• [What is being asked]
Reproduce the entries exactly. Omit none of them.

[Records from a data source]
==============================

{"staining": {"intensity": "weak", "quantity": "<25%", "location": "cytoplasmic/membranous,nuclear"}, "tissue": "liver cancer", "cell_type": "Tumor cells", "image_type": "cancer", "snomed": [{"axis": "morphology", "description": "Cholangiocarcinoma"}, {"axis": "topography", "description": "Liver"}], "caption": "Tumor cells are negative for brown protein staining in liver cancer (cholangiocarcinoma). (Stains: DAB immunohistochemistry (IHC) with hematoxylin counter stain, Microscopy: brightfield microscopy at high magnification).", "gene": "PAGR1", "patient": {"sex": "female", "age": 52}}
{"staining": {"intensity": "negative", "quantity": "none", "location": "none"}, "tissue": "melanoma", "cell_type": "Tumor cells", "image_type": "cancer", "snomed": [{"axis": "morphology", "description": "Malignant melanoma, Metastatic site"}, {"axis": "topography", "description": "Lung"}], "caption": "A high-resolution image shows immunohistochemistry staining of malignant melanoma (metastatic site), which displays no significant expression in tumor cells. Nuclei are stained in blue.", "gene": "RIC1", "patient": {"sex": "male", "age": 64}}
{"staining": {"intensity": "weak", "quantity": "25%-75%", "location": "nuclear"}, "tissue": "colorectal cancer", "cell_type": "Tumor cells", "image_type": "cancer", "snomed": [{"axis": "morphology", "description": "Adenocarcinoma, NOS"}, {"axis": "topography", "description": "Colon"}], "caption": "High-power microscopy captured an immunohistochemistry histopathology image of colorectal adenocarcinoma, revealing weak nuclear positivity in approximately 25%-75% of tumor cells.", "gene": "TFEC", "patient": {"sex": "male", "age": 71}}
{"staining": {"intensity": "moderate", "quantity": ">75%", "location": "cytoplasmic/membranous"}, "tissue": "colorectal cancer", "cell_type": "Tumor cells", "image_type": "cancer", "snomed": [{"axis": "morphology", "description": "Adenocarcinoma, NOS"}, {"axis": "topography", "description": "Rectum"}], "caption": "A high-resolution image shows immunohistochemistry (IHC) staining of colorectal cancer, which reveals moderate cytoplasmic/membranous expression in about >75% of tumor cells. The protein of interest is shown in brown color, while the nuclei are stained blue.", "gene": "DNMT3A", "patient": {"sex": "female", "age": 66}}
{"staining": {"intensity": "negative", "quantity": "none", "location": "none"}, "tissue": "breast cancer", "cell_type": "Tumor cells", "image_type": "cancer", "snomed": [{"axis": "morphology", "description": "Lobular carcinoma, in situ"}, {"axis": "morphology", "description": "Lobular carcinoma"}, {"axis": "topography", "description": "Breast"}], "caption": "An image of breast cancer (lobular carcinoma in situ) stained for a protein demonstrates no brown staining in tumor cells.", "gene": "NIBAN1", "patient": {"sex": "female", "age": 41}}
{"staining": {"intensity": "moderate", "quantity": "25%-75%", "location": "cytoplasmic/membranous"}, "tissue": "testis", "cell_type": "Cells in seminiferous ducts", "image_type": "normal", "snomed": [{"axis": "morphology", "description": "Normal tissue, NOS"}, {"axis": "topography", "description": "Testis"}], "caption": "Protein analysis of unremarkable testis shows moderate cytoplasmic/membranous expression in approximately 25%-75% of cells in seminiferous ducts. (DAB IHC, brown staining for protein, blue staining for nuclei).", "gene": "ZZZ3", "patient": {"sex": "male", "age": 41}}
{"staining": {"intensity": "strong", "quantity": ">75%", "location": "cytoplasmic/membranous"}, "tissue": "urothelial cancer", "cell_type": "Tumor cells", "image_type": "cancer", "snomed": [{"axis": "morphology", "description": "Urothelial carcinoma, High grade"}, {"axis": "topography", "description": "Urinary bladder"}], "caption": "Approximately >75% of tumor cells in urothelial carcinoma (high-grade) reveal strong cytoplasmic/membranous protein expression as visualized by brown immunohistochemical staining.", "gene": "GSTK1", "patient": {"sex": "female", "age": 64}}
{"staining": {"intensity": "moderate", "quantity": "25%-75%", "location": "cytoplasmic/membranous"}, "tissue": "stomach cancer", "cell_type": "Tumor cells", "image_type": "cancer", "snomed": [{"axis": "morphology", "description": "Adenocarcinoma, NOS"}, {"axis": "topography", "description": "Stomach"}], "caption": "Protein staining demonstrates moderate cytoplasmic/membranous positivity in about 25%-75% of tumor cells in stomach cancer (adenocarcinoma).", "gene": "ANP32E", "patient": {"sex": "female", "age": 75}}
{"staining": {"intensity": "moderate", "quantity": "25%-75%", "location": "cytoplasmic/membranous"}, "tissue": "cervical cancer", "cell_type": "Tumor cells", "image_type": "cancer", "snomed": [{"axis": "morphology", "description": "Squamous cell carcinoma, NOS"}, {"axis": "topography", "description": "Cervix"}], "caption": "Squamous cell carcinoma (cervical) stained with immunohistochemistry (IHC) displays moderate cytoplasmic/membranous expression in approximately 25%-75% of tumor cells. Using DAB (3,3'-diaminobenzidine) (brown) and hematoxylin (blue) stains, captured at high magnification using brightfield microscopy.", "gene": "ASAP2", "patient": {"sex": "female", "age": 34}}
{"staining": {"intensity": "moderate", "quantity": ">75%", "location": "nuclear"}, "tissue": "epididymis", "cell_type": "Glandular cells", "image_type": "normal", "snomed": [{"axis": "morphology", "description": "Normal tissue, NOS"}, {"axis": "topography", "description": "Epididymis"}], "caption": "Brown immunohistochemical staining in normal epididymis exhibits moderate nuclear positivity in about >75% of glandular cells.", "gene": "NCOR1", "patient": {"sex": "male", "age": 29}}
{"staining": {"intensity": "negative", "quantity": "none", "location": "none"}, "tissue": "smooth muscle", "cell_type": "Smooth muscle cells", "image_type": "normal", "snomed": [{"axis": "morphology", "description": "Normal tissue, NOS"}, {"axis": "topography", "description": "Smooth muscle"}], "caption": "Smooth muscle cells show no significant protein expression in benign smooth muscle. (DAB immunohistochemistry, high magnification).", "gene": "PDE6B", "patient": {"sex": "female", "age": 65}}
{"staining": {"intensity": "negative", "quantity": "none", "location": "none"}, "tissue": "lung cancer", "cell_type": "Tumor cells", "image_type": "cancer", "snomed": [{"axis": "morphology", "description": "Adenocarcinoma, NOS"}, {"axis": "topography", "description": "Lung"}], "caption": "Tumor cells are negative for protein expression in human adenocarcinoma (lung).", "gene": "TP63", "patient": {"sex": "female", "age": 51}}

==============================

• [Task response]
{"staining": {"intensity": "weak", "quantity": "<25%", "location": "cytoplasmic/membranous,nuclear"}, "tissue": "liver cancer", "cell_type": "Tumor cells", "image_type": "cancer", "snomed": [{"axis": "morphology", "description": "Cholangiocarcinoma"}, {"axis": "topography", "description": "Liver"}], "caption": "Tumor cells are negative for brown protein staining in liver cancer (cholangiocarcinoma). (Stains: DAB immunohistochemistry (IHC) with hematoxylin counter stain, Microscopy: brightfield microscopy at high magnification).", "gene": "PAGR1", "patient": {"sex": "female", "age": 52}}
{"staining": {"intensity": "negative", "quantity": "none", "location": "none"}, "tissue": "melanoma", "cell_type": "Tumor cells", "image_type": "cancer", "snomed": [{"axis": "morphology", "description": "Malignant melanoma, Metastatic site"}, {"axis": "topography", "description": "Lung"}], "caption": "A high-resolution image shows immunohistochemistry staining of malignant melanoma (metastatic site), which displays no significant expression in tumor cells. Nuclei are stained in blue.", "gene": "RIC1", "patient": {"sex": "male", "age": 64}}
{"staining": {"intensity": "weak", "quantity": "25%-75%", "location": "nuclear"}, "tissue": "colorectal cancer", "cell_type": "Tumor cells", "image_type": "cancer", "snomed": [{"axis": "morphology", "description": "Adenocarcinoma, NOS"}, {"axis": "topography", "description": "Colon"}], "caption": "High-power microscopy captured an immunohistochemistry histopathology image of colorectal adenocarcinoma, revealing weak nuclear positivity in approximately 25%-75% of tumor cells.", "gene": "TFEC", "patient": {"sex": "male", "age": 71}}
{"staining": {"intensity": "moderate", "quantity": ">75%", "location": "cytoplasmic/membranous"}, "tissue": "colorectal cancer", "cell_type": "Tumor cells", "image_type": "cancer", "snomed": [{"axis": "morphology", "description": "Adenocarcinoma, NOS"}, {"axis": "topography", "description": "Rectum"}], "caption": "A high-resolution image shows immunohistochemistry (IHC) staining of colorectal cancer, which reveals moderate cytoplasmic/membranous expression in about >75% of tumor cells. The protein of interest is shown in brown color, while the nuclei are stained blue.", "gene": "DNMT3A", "patient": {"sex": "female", "age": 66}}
{"staining": {"intensity": "negative", "quantity": "none", "location": "none"}, "tissue": "breast cancer", "cell_type": "Tumor cells", "image_type": "cancer", "snomed": [{"axis": "morphology", "description": "Lobular carcinoma, in situ"}, {"axis": "morphology", "description": "Lobular carcinoma"}, {"axis": "topography", "description": "Breast"}], "caption": "An image of breast cancer (lobular carcinoma in situ) stained for a protein demonstrates no brown staining in tumor cells.", "gene": "NIBAN1", "patient": {"sex": "female", "age": 41}}
{"staining": {"intensity": "moderate", "quantity": "25%-75%", "location": "cytoplasmic/membranous"}, "tissue": "testis", "cell_type": "Cells in seminiferous ducts", "image_type": "normal", "snomed": [{"axis": "morphology", "description": "Normal tissue, NOS"}, {"axis": "topography", "description": "Testis"}], "caption": "Protein analysis of unremarkable testis shows moderate cytoplasmic/membranous expression in approximately 25%-75% of cells in seminiferous ducts. (DAB IHC, brown staining for protein, blue staining for nuclei).", "gene": "ZZZ3", "patient": {"sex": "male", "age": 41}}
{"staining": {"intensity": "strong", "quantity": ">75%", "location": "cytoplasmic/membranous"}, "tissue": "urothelial cancer", "cell_type": "Tumor cells", "image_type": "cancer", "snomed": [{"axis": "morphology", "description": "Urothelial carcinoma, High grade"}, {"axis": "topography", "description": "Urinary bladder"}], "caption": "Approximately >75% of tumor cells in urothelial carcinoma (high-grade) reveal strong cytoplasmic/membranous protein expression as visualized by brown immunohistochemical staining.", "gene": "GSTK1", "patient": {"sex": "female", "age": 64}}
{"staining": {"intensity": "moderate", "quantity": "25%-75%", "location": "cytoplasmic/membranous"}, "tissue": "stomach cancer", "cell_type": "Tumor cells", "image_type": "cancer", "snomed": [{"axis": "morphology", "description": "Adenocarcinoma, NOS"}, {"axis": "topography", "description": "Stomach"}], "caption": "Protein staining demonstrates moderate cytoplasmic/membranous positivity in about 25%-75% of tumor cells in stomach cancer (adenocarcinoma).", "gene": "ANP32E", "patient": {"sex": "female", "age": 75}}
{"staining": {"intensity": "moderate", "quantity": "25%-75%", "location": "cytoplasmic/membranous"}, "tissue": "cervical cancer", "cell_type": "Tumor cells", "image_type": "cancer", "snomed": [{"axis": "morphology", "description": "Squamous cell carcinoma, NOS"}, {"axis": "topography", "description": "Cervix"}], "caption": "Squamous cell carcinoma (cervical) stained with immunohistochemistry (IHC) displays moderate cytoplasmic/membranous expression in approximately 25%-75% of tumor cells. Using DAB (3,3'-diaminobenzidine) (brown) and hematoxylin (blue) stains, captured at high magnification using brightfield microscopy.", "gene": "ASAP2", "patient": {"sex": "female", "age": 34}}
{"staining": {"intensity": "moderate", "quantity": ">75%", "location": "nuclear"}, "tissue": "epididymis", "cell_type": "Glandular cells", "image_type": "normal", "snomed": [{"axis": "morphology", "description": "Normal tissue, NOS"}, {"axis": "topography", "description": "Epididymis"}], "caption": "Brown immunohistochemical staining in normal epididymis exhibits moderate nuclear positivity in about >75% of glandular cells.", "gene": "NCOR1", "patient": {"sex": "male", "age": 29}}
{"staining": {"intensity": "negative", "quantity": "none", "location": "none"}, "tissue": "smooth muscle", "cell_type": "Smooth muscle cells", "image_type": "normal", "snomed": [{"axis": "morphology", "description": "Normal tissue, NOS"}, {"axis": "topography", "description": "Smooth muscle"}], "caption": "Smooth muscle cells show no significant protein expression in benign smooth muscle. (DAB immunohistochemistry, high magnification).", "gene": "PDE6B", "patient": {"sex": "female", "age": 65}}
{"staining": {"intensity": "negative", "quantity": "none", "location": "none"}, "tissue": "lung cancer", "cell_type": "Tumor cells", "image_type": "cancer", "snomed": [{"axis": "morphology", "description": "Adenocarcinoma, NOS"}, {"axis": "topography", "description": "Lung"}], "caption": "Tumor cells are negative for protein expression in human adenocarcinoma (lung).", "gene": "TP63", "patient": {"sex": "female", "age": 51}}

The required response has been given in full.